Au début, Zhao achetait de vieux meubles à bas prix dans les villages et ensuite les revendait aux diplomates étrangers à Beijing. Un coffre à linge acheté 50 yuans a pu être revendu à 185 yuans. Avec l’augmentation de ses affaires, sa boutique située à Sanlitun ne satisfaisait plus ses besoins. Après mûre réflexion, Zhao a décidé d’élargir sa boutique à Gaobeidian, parce que cet endroit a trois conditions favorables : à proximité du quartier peuplé d’étrangers ; près de la rivière Tonghui qui avait dans l’histoire un quai prospère pour le transport du grain du tribut et dont on peut voir aujourd’hui des traces historiques substantielles ; et le terrain ne saurait être occupé pour la construction d’un nouveau quartier résidentiel parce que les câbles à haute tension le traversent. Zhao a distribué sa carte de visite dans les ambassades afin de faire connaître sa nouvelle adresse. Fréquentées par des clients étrangers, les boutiques du genre ont augmenté graduellement jusqu’à 80 en 1997. « Cette année-là, j’ai vendu plus de 1 000 meubles et mon chiffre d’affaires mensuel a atteint 500 000 yuans », dit Zhao avec fierté.
Zhao et les autres commerçants de meubles sont entrés dans la période d’or. Selon Li Wenjie, directeur général de la société des meubles classiques de Gaobeidian, auparavant, on pouvait louer une cour pour 200 yuans, et maintenant le terrain s’obtient à prix d’or. Pour élargir la superficie de leur salle d’exposition, les commerçants ont transféré ailleurs leur atelier de transformation. Zhao ne va plus dans les villages pour acheter des meubles et un intermédiaire les lui fournit.
À présent, la clientèle du marché de Gaobeidian a connu un grand changement. Le nombre de collectionneurs qui le fréquentent se réduit de jour en jour, tandis que de plus en plus de consommateurs ordinaires s’y ruent. Entre 1986 et 1992, les principaux clients étaient des étrangers ; de 1992 à 1997, les clients chinois représentaient 30 % ; et de 1997 à 2004, la part des clients chinois a augmenté sans cesse pour atteindre 70 %. La plupart des marchandises sont de vieux meubles et des imitations. Par leur prix modéré et leur valeur d’utilité, ils attirent beaucoup de cols blancs qui décorent leur nouveau logement, de personnes qui aiment les objets traditionnels et de patrons de boutiques qui recherchent la particularisation.
La gamme des marchandises a également changé. Les meubles de bois dur précieux ont considérablement diminué depuis 1997, alors que ceux de bois ordinaire ont augmenté. Les meubles de 150 à 200 ans au prix d’environ 1 000 yuans et de petits objets de 200 à 300 yuans se vendent très bien. Avec la concurrence acharnée, l’« époque des profits exorbitants » a pris fin.
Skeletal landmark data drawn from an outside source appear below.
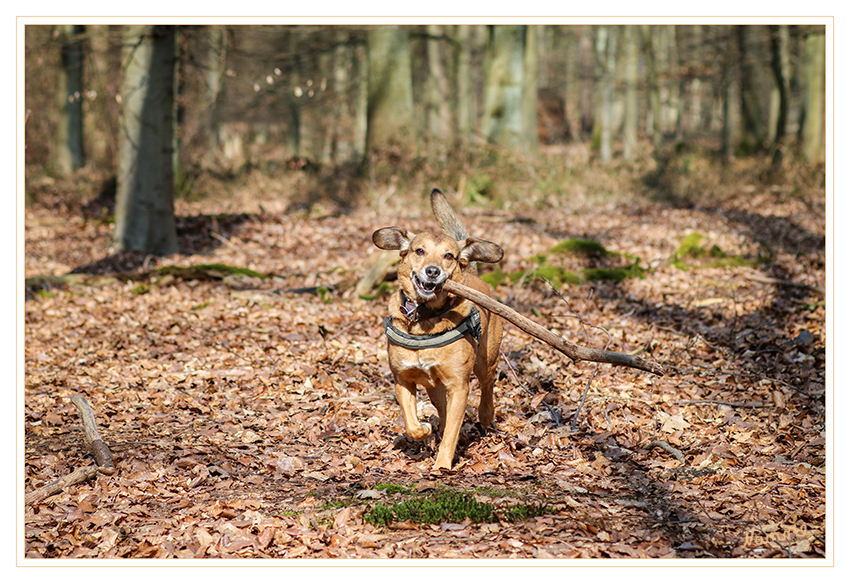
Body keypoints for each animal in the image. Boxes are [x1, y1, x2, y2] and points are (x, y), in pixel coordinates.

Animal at [372, 189, 504, 472]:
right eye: (419, 251)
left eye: (448, 256)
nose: (433, 271)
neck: (425, 319)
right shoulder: (403, 379)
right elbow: (412, 423)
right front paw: (424, 431)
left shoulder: (459, 386)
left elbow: (453, 429)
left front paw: (442, 464)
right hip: (435, 388)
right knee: (442, 409)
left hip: (485, 360)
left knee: (487, 385)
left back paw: (486, 416)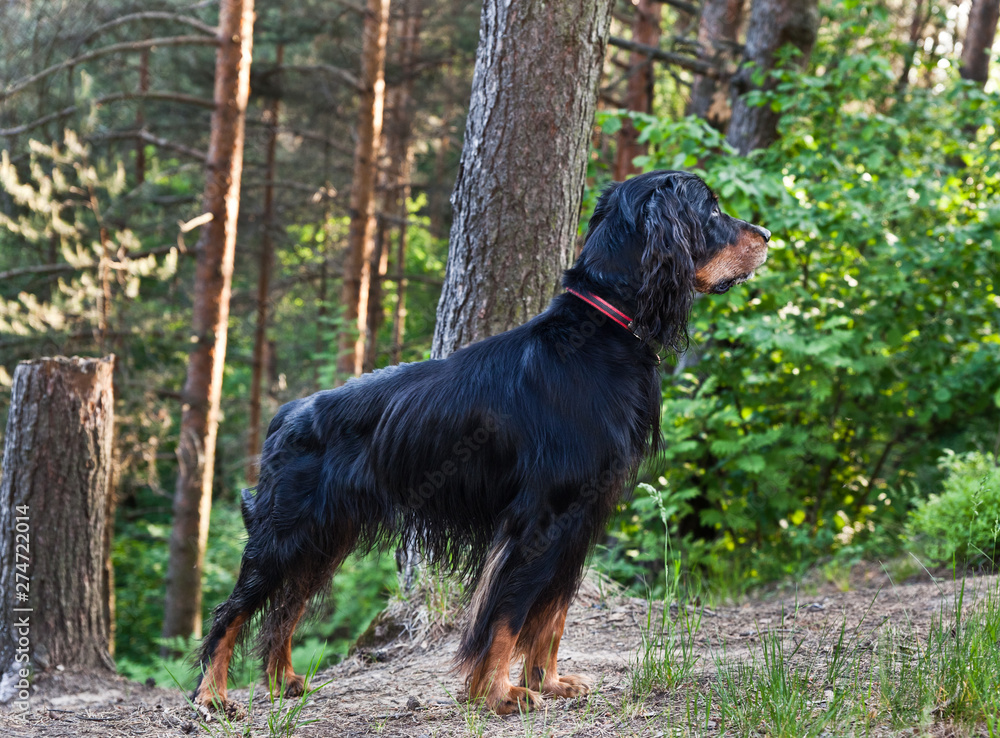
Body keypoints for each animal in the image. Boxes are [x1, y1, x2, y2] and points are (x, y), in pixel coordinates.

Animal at [195, 168, 772, 712]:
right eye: (711, 209)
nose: (767, 234)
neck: (596, 336)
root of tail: (287, 414)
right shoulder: (541, 516)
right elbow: (510, 611)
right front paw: (499, 693)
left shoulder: (581, 516)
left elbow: (552, 614)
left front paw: (548, 681)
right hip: (288, 530)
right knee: (233, 611)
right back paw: (212, 695)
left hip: (324, 533)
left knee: (286, 607)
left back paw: (282, 680)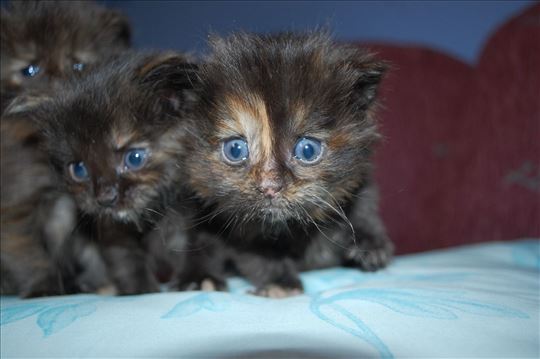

En ce qui concerne la consommation de la « tradition » par les masses populaires, les experts ont différents points de vue. Guo Zilin, directeur adjoint de l’Institut de recherche sur les ressources historiques et culturelles de l’Université de Beijing, estime que du fait que l’exploitation de la « tradition » a des fins commerciales, la culture traditionnelle chinoise aura une plus vive force motrice de continuation et de développement soutenu. « Tant que le gouvernement ne recherche pas des succès rapides et des avantages immédiats et continue à agir selon la loi du marché, cette « régénération de la culture » à valeur commerciale pourra réveiller la conscience de la tradition, tout en répondant aux besoins matériels des gens », dit-il.
Mais Feng Jicai, écrivain et président de l’Association des artistes populaires de Chine, a indiqué pour sa part que, sous l’angle de la protection de la culture traditionnelle, les échanges commerciaux d’objets traditionnels ayant pour but de répondre aux besoins des consommateurs aboutira à une exploitation destructive de la culture traditionnelle.